Document passage:
Content starts

The implementation of Representing a Heterogeneous Pharmaceutical Knowledge-Graph with Textual Information.
pip3 install -r requirements.txt
Data files of DrugBank, UniProt, MeSH and SMPDB can be freely donwloaded from the official website. (You need to create an account to download DrugBank file.)
export DRUGBANK_DATA=(DrugBank XML file path)
export UNIPROT_DATA=(UniProt Swiss-Prot XML file path)
export MESH_DATA=(MeSH description XML file path)
export SMPDB_DATA=(SMPDB TSV file path)
sh construct_kg.sh
sh prepare_bert_embs.sh
cd dgl-ke/python/dglke
python3 train.py \
--model_name SimplE \
--dataset PharmaHKG \
--data_path ../../../dataset/noaug \
--data_file train.tsv valid.tsv test.tsv \
--format 'raw_udd_hrt' \
--batch_size 4096 \
--log_interval 1000 \
--neg_sample_size 1 \
--hidden_dim 768 \
--lr 0.25 \
--neg_sample_size_eval -1 \
--negative_sampling_for_hetero \
--loss_genre Logistic \
--gpu 0 \
--mix_cpu_gpu \
--num_epochs 100 \
--valid \
--eval_interval_epoch 100 \
--save_path OUTPUT_DIR \
--entity_emb_file noaug_name \
--async_update
When you use the (B) Alignemnt method, please add --do_alignment.
When using the (C) Augmentation method, please set --data_path to dataset/aug and set the ---entity_emb_file to aug.
@ARTICLE{10.3389/frma.2021.670206,
AUTHOR={Asada, Masaki and Gunasekaran, Nallappan and Miwa, Makoto and Sasaki, Yutaka},
TITLE={Representing a Heterogeneous Pharmaceutical Knowledge-Graph with Textual Information},
JOURNAL={Frontiers in Research Metrics and Analytics},
VOLUME={6},
PAGES={39},
YEAR={2021},
URL={https://www.frontiersin.org/article/10.3389/frma.2021.670206},
DOI={10.3389/frma.2021.670206},
ISSN={2504-0537},
}
This work was supported by JSPS KAKENHI Grant Number 20k11962.

Content ends

Information supplied:
Content starts

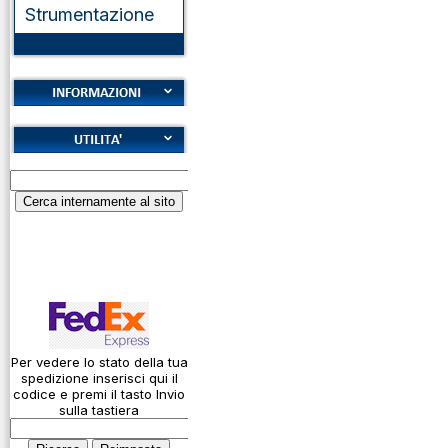
Strumentazione
Cookies
Diritto di recesso
Alfabeto Fonetico
Garanzie
ICAO
Informativa sulla
Calcolatore
privacy
attenuazione cavi
coassiali
Spedizioni
Codice Q
Come si usa un
cavo
Per vedere lo stato della tua
spedizione inserisci qui il
Connessioni
codice e premi il tasto Invio
microfoniche
sulla tastiera
Cosa è l' ADS-B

Content ends

Task to carry out: Please rewrite the pharmaceutical knowledge-graph instructions, beginning at the words "pip3 install -r" and stopping after "DRUGBANK_DATA=(DrugBank XML file path)", with "official website" changed to "official site".

Answer to the problem:
pip3 install -r requirements.txt
Data files of DrugBank, UniProt, MeSH and SMPDB can be freely donwloaded from the official site. (You need to create an account to download DrugBank file.)
export DRUGBANK_DATA=(DrugBank XML file path)